### To do
When the word "lines" shows up in a line of the records below, copy that line.
^^^^^^^^
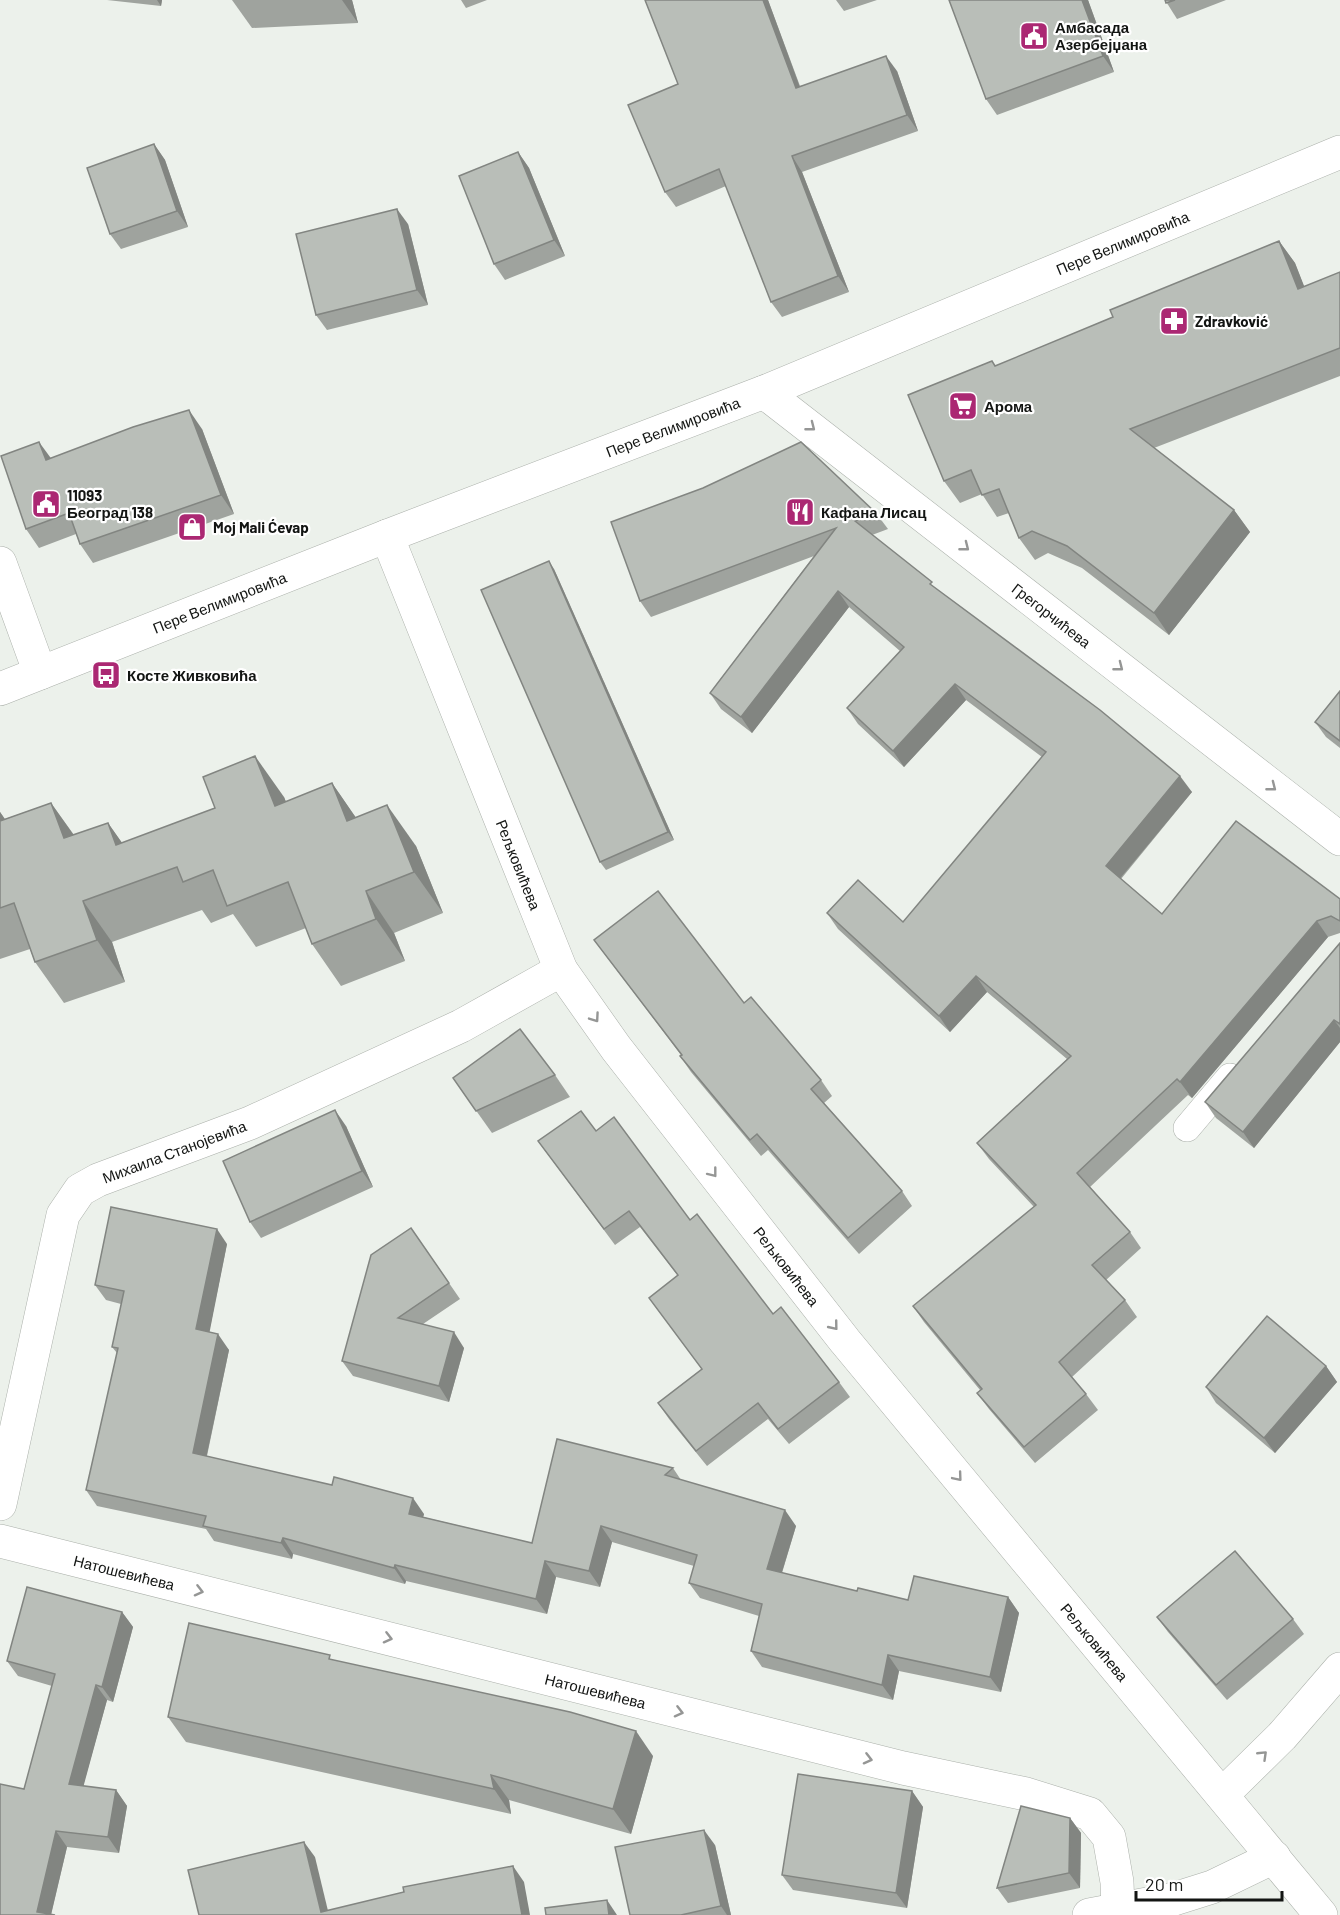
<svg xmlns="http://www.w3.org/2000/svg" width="1340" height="1915" font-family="Barlow,sans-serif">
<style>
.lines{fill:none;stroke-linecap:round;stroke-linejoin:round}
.lane-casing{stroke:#abb0aa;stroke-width:28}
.street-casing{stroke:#abb0aa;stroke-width:34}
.secondary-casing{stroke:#abb0aa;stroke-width:34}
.lane{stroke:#fff;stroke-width:27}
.street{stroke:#fff;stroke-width:33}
.secondary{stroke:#fff;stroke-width:33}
.wall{fill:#9fa39e}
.shaded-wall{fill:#828581}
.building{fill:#b9beb8;stroke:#828581;stroke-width:1.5}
.oneway{stroke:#959695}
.labels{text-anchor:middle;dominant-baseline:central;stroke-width:4.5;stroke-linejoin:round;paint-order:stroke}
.poi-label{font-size:15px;font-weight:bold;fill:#131513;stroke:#fff;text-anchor:start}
.street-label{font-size:15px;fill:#131513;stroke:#fff}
</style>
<rect width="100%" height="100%" fill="#ecf1eb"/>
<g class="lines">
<!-- lane casing -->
<g class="lane-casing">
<path id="lane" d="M1187 1128 1230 1077"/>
</g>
<!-- street casing -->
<g class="street-casing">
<g id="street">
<path id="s1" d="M764 392 1340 839"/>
<path d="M0 563 40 673"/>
<path id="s2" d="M0 1504 63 1215 80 1190 98 1180 250 1123 461 1026 561 970"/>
<path id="s3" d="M0 1541 903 1768 1026 1794 1090 1814 1109 1837 1117 1882 1118 1909"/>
<path d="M1222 1795 1282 1736 1340 1669"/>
<path d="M1089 1915 1174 1899 1212 1887 1274 1857"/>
</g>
</g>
<!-- secondary casing -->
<g class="secondary-casing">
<g id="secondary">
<path id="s4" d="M387 536 561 970 616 1048 845 1341 1321 1915"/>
<path id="s5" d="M0 689 387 536 764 392 1340 152"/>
</g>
</g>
<!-- lane -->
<use href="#lane" class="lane"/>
<!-- street -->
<use href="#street" class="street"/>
<!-- secondary -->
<use href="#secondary" class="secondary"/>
</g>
<!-- wall -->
<g class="wall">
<path d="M107 0H162L161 6Z"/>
<path d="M232 0H352L358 23 252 28Z"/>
<path d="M461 0H487L466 8Z"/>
<path d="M645 0H768L800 86 897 71 918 131 802 172 849 292 782 317 771 302 726 186 676 207 665 192 678 84Z"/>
<path d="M836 0H877L844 11Z"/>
<path d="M949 0H1088L1114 72 997 115 986 99Z"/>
<path d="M1165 0H1226L1177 19Z"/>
<path d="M154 144 165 160 188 227 121 249 110 234Z"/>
<path d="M518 152 529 168 565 256 505 280 494 264Z"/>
<path d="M408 224 428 305 327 330 316 315Z"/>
<path d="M1279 241 1295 263 1304 287 1340 272V376L1154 448 1234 510 1250 532 1169 635 1082 568 1048 553 1035 560 1019 538 1009 513 997 517 982 494 960 503 944 481 996 366 1113 317Z"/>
<path d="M202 429 234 514 93 563 80 544 76 534 39 548 26 529 51 458Z"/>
<path d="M876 513 888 529 872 535 936 589 1192 792 1121 879 1162 914 1340 899V933L1328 937 1192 1098 1188 1095 1090 1187 1130 1232 1141 1248 1106 1280 1125 1300 1137 1317 1072 1377 1086 1394 1098 1410 1035 1463 989 1409 977 1393 980 1390 924 1322 913 1306 1034 1207 989 1159 977 1143 1067 1059 987 992 950 1032 838 929 827 913 903 922 1042 757 966 700 904 767 858 724 847 708 900 651 849 607 752 733 721 709 710 693 814 556 651 617 640 601Z"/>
<path d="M554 569 674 840 606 870 600 862Z"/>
<path d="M1340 691V748L1326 737 1315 722Z"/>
<path d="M332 783 356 818 416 846 443 913 394 933 405 961 341 986 312 944 306 928 256 947 233 914 211 923 202 910 112 942 125 982 64 1003 35 962 30 949 0 959V812L5 819 51 803 74 835 108 823 122 843 284 797 286 802Z"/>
<path d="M594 940 744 1003 821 1080 832 1096 824 1103 902 1191 912 1206 859 1254 768 1150 761 1156 691 1072 680 1056 681 1055Z"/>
<path d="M1340 943V1042L1254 1148 1216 1118 1205 1102Z"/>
<path d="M555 1075 570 1097 492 1133 453 1078Z"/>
<path d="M346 1126 373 1187 261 1238 250 1222Z"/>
<path d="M596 1131 690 1220 773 1314 839 1382 850 1397 789 1444 768 1419 707 1466 669 1419 658 1403 702 1369 649 1298 678 1276 640 1227 615 1245 538 1141Z"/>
<path d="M411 1228 460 1299 423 1324 464 1348 449 1402 353 1376 342 1361Z"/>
<path d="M227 1244 209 1332 229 1350 207 1456 424 1514 423 1517 532 1543 673 1468 681 1480 796 1526 782 1573 857 1591 908 1600 1008 1597 1019 1613 1001 1692 899 1671 893 1700 762 1667 751 1651 759 1616 700 1598 689 1583 694 1566 612 1542 600 1587 556 1577 547 1614 406 1581 405 1584 293 1554 292 1559 214 1541 206 1529 97 1506 86 1490 117 1353 112 1347 121 1304 106 1300 95 1285Z"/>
<path d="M1326 1366 1337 1382 1275 1453 1216 1403 1206 1387Z"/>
<path d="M122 1612 133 1627 113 1702 107 1700 83 1786 116 1790 127 1806 119 1853 67 1847 51 1914 0 1915 24 1789 52 1686 18 1676 7 1661Z"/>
<path d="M1157 1617 1293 1619 1304 1634 1227 1700 1168 1632Z"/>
<path d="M334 1660 653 1756 631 1834 509 1800 511 1814 186 1742 168 1717Z"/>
<path d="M912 1791 923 1807 907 1908 793 1890 782 1875Z"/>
<path d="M1070 1818 1081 1833 1080 1888 1008 1903 997 1888Z"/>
<path d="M715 1845 731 1915H630Z"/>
</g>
<!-- shaded-wall -->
<g class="shaded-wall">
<path d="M157 0H162L161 6Z"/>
<path d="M342 0H352L358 23Z"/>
<path d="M763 0H768L806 104 796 88Z"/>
<path d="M1082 0H1088L1114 72 1103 56Z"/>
<path d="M886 56 897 71 918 131 907 115Z"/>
<path d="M154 144 165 160 188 227 177 211Z"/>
<path d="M518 152 529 168 565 256 554 240Z"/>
<path d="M792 156 802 172 849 292 838 276Z"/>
<path d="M397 209 408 224 428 305 417 290Z"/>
<path d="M1279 241 1295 263 1314 311 1298 289Z"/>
<path d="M189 410 202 429 234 514 221 495Z"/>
<path d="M39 442 53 461 46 460Z"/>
<path d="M1234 510 1250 532 1169 635 1154 613Z"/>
<path d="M549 561 554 569 674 840 668 832Z"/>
<path d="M838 591 849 607 752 733 741 717Z"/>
<path d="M955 684 966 700 904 767 893 751Z"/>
<path d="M255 756 284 797 304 847 275 806Z"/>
<path d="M1180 776 1192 792 1117 882 1106 866Z"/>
<path d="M332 783 361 825 347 821Z"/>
<path d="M51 803 80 844 64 838Z"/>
<path d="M387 805 416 846 443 913 414 872Z"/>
<path d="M0 812 4 818 21 865 0 835Z"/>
<path d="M108 823 137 864 116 845Z"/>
<path d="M366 891 394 933 405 961 376 919Z"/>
<path d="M83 901 112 942 125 982 97 940Z"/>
<path d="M1317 921 1328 937 1192 1098 1180 1082Z"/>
<path d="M976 976 987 992 950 1032 939 1016Z"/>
<path d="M1334 1020 1340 1028V1042L1254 1148 1243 1132Z"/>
<path d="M335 1110 346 1126 373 1187 362 1171Z"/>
<path d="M217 1229 227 1244 207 1345 196 1329Z"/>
<path d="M454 1332 464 1348 449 1402 439 1386Z"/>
<path d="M218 1334 229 1350 204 1468 193 1453Z"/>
<path d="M1326 1366 1337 1382 1275 1453 1264 1438Z"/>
<path d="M413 1498 424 1514 420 1529 409 1514Z"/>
<path d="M785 1510 796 1526 778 1585 767 1569Z"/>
<path d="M601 1526 612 1542 600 1587 589 1571Z"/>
<path d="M283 1538 293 1554 292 1559 281 1543Z"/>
<path d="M545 1561 556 1577 547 1614 536 1599Z"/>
<path d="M395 1565 406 1581 405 1584 394 1568Z"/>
<path d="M1008 1597 1019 1613 1001 1692 990 1677Z"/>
<path d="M122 1612 133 1627 113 1702 102 1687Z"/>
<path d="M888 1655 899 1671 893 1700 882 1685Z"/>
<path d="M96 1685 107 1700 80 1799 69 1784Z"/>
<path d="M636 1731 653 1756 631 1834 613 1809Z"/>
<path d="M491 1775 509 1800 511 1814 494 1789Z"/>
<path d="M116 1790 127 1806 119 1853 108 1837Z"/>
<path d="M912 1791 923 1807 907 1908 896 1893Z"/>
<path d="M1070 1818 1081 1833 1080 1888 1069 1873Z"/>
<path d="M704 1830 715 1845 731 1915H727L721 1906Z"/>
<path d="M56 1831 67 1847 51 1915 37 1912Z"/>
<path d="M304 1842 315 1857 329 1915 321 1912Z"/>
<path d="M513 1866 524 1882 530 1915H522Z"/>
<path d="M607 1900 617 1915H609Z"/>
</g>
<!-- building -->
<g class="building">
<path d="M645 0H763L796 88 886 56 907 115 792 156 838 276 771 302 719 169 665 192 628 105 678 84Z"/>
<path d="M949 0H1082L1103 56 986 99Z"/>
<path d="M1165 0H1175L1166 3Z"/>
<path d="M154 144 177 211 110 234 87 168Z"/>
<path d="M518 152 554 240 494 264 459 176Z"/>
<path d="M397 209 417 290 316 315 296 234Z"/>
<path d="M1279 241 1298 289 1340 272V348L1130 429 1234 510 1154 613 1067 546 1032 531 1019 538 999 489 982 495 971 470 944 481 908 395 992 361 995 366 1113 317 1110 310Z"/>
<path d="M189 410 221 495 80 544 69 513 26 529 1 456 39 442 46 460 133 427Z"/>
<path d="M801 442 876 513 855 521 932 582 930 584 1100 710 1180 776 1106 866 1162 914 1236 821 1340 899V921L1331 916 1317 921 1180 1082 1177 1079 1077 1173 1130 1232 1092 1265 1125 1300 1059 1362 1086 1394 1024 1447 977 1393 982 1389 913 1306 1036 1205 977 1143 1071 1056 976 976 939 1016 827 913 858 880 903 922 1046 752 955 684 893 751 847 708 904 647 838 591 741 717 710 693 836 528 640 601 611 522 703 488Z"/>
<path d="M549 561 668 832 600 862 481 590Z"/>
<path d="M1340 691V741L1315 722Z"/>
<path d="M255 756 275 806 332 783 347 821 387 805 414 872 366 891 376 919 312 944 288 882 227 906 213 870 183 882 177 867 83 901 97 940 35 962 14 903 0 908V821L51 803 64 838 108 823 116 845 215 808 203 777Z"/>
<path d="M658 891 744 1003 751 997 821 1080 811 1089 902 1191 848 1238 757 1134 750 1140 680 1056 682 1055 594 940Z"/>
<path d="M1340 943V1024L1334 1020 1243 1132 1205 1102Z"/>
<path d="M520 1029 555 1075 476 1111 453 1078Z"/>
<path d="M335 1110 362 1171 250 1222 223 1161Z"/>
<path d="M581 1111 596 1131 614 1117 690 1220 697 1214 773 1314 781 1307 839 1382 778 1429 758 1403 696 1451 658 1403 702 1369 649 1298 678 1275 629 1211 604 1229 538 1141Z"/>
<path d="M111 1207 217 1229 196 1329 218 1334 193 1453 332 1485 334 1477 413 1498 409 1514 532 1543 557 1439 673 1468 665 1475 785 1510 767 1569 857 1591 858 1588 908 1600 914 1576 1008 1597 990 1677 888 1655 882 1685 751 1651 762 1604 689 1583 697 1555 601 1526 589 1571 545 1561 536 1599 395 1565 394 1568 283 1538 281 1543 203 1526 206 1516 86 1490 118 1348 112 1347 124 1291 95 1285Z"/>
<path d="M411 1228 449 1283 398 1318 454 1332 439 1386 342 1361 371 1255Z"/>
<path d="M1267 1316 1326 1366 1264 1438 1206 1387Z"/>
<path d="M1235 1551 1293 1619 1216 1685 1157 1617Z"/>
<path d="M27 1587 122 1612 102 1687 96 1685 69 1784 116 1790 108 1837 56 1831 37 1912 55 1915H0V1784L24 1789 55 1674 7 1661Z"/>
<path d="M189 1623 330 1655 329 1659 570 1712 636 1731 613 1809 491 1775 494 1789 168 1717Z"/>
<path d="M798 1774 912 1791 896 1893 782 1875Z"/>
<path d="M1021 1806 1070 1818 1069 1873 997 1888Z"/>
<path d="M704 1830 721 1906 681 1915H630L615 1847Z"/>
<path d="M304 1842 321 1912 404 1892 403 1887 513 1866 522 1915H199L188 1870Z"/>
<path d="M607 1900 609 1915H546L545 1908Z"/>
</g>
<!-- one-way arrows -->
<defs><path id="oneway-chevron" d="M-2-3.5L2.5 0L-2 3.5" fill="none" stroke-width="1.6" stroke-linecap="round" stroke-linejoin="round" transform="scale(1.5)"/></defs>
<g class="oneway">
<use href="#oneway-chevron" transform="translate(811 427) rotate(38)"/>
<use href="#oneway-chevron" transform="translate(965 547) rotate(38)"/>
<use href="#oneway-chevron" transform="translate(1119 667) rotate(38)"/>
<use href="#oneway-chevron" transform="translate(1272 787) rotate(38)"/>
<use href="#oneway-chevron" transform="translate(595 1018) rotate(55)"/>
<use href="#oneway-chevron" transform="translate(713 1173) rotate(52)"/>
<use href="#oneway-chevron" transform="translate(834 1326) rotate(51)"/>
<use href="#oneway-chevron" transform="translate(958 1477) rotate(50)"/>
<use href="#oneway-chevron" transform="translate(199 1591) rotate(14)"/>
<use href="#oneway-chevron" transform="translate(388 1638) rotate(14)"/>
<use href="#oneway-chevron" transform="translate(679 1712) rotate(14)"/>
<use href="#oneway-chevron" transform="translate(1263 1755) rotate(-44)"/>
<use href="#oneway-chevron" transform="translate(868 1759) rotate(14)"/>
</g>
<!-- icons -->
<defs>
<g id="civic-square" transform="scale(1.5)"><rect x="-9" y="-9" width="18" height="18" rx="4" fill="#ab2873" stroke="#fff"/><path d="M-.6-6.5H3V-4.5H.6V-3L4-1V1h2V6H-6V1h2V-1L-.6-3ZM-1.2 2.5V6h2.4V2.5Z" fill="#fff"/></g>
<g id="pharmacy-square" transform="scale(1.5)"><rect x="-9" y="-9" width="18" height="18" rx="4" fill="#ab2873" stroke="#fff"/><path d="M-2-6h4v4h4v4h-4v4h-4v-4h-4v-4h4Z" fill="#fff"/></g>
<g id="supermarket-square" transform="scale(1.5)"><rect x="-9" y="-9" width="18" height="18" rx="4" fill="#ab2873" stroke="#fff"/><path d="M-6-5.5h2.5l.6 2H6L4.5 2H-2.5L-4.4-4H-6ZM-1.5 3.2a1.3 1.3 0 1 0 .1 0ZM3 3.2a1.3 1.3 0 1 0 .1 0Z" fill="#fff"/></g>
<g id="restaurant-square" transform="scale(1.5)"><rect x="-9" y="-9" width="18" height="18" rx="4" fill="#ab2873" stroke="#fff"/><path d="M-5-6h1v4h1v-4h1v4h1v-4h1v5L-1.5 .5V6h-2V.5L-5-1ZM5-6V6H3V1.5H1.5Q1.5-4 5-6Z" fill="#fff"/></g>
<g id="shop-square" transform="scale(1.5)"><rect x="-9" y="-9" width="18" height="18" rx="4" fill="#ab2873" stroke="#fff"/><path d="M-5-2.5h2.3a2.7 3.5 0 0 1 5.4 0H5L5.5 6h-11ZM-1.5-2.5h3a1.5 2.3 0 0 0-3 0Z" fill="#fff"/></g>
<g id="bus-square" transform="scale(1.5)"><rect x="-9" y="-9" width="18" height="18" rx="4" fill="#ab2873" stroke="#fff"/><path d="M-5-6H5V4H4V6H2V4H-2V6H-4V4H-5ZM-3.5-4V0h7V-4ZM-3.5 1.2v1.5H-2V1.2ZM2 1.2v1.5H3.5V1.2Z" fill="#fff"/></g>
</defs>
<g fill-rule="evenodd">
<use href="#civic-square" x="1034" y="36"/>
<use href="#pharmacy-square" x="1174" y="321"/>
<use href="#supermarket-square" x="963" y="406"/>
<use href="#civic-square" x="46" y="504"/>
<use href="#restaurant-square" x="800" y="512"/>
<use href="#shop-square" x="192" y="527"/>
<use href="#bus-square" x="106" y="675"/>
</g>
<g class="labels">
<!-- poi labels -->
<g class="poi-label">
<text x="1055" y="27">Амбасада<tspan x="1055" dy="17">Азербејџана</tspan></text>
<text x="1195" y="321">Zdravković</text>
<text x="984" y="406">Арома</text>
<text x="67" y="495">11093<tspan x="67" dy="17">Београд 138</tspan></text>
<text x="821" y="512">Кафана Лисац</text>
<text x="213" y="527">Moj Mali Ćevap</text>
<text x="127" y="675">Косте Живковића</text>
</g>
<!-- street labels -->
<g class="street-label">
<text stroke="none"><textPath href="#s5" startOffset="1208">Пере Велимировића</textPath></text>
<text stroke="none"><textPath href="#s5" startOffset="722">Пере Велимировића</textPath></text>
<text stroke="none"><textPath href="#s5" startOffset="236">Пере Велимировића</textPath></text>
<text stroke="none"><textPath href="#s1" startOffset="364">Грегорчићева</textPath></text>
<text stroke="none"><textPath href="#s4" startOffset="354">Рељковићева</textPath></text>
<text stroke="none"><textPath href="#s2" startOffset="428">Михаила Станојевића</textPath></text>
<text stroke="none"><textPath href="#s4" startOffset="840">Рељковићева</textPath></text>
<text stroke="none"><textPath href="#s3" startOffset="128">Натошевићева</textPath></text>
<text stroke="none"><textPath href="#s4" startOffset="1326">Рељковићева</textPath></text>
<text stroke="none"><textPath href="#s3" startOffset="614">Натошевићева</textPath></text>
</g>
</g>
<!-- scale -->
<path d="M1136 1891v9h146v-9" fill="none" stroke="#131513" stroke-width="3"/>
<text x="1145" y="1891" font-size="18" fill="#131513" stroke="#ffffff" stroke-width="4.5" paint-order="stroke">20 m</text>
</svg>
^^^^^^^^
### Solution to this exercise
.lines{fill:none;stroke-linecap:round;stroke-linejoin:round}
<g class="lines">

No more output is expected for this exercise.